Rewrite only the lines starting with the one containing "state / province: Alaska" and going on through the one containing "collector number: 7218", with "catalogue / barcode" replaced by "catalog number" and nothing else altered.

(Data excerpts)
========
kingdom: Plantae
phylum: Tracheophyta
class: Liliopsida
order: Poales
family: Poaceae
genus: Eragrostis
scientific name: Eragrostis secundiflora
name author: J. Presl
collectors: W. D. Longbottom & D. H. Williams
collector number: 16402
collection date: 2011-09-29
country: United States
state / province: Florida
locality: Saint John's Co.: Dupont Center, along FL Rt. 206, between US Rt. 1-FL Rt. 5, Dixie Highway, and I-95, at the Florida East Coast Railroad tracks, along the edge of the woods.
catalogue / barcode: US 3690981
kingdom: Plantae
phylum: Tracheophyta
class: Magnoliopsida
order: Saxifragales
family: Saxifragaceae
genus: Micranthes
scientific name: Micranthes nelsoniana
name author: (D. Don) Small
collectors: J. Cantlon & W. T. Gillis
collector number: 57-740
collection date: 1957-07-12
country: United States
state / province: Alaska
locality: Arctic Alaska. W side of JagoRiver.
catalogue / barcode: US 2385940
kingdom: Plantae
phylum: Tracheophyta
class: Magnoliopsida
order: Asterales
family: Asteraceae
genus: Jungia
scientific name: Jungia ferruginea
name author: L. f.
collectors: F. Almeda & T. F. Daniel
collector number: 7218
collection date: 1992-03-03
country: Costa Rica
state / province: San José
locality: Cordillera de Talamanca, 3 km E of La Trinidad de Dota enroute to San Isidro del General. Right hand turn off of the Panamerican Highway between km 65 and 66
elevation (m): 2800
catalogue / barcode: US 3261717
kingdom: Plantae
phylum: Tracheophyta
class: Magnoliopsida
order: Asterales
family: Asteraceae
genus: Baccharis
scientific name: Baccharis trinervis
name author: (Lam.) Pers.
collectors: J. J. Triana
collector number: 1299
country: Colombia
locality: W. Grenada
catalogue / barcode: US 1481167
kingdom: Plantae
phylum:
========
**Response**:
state / province: Alaska
locality: Arctic Alaska. W side of JagoRiver.
catalog number: US 2385940
kingdom: Plantae
phylum: Tracheophyta
class: Magnoliopsida
order: Asterales
family: Asteraceae
genus: Jungia
scientific name: Jungia ferruginea
name author: L. f.
collectors: F. Almeda & T. F. Daniel
collector number: 7218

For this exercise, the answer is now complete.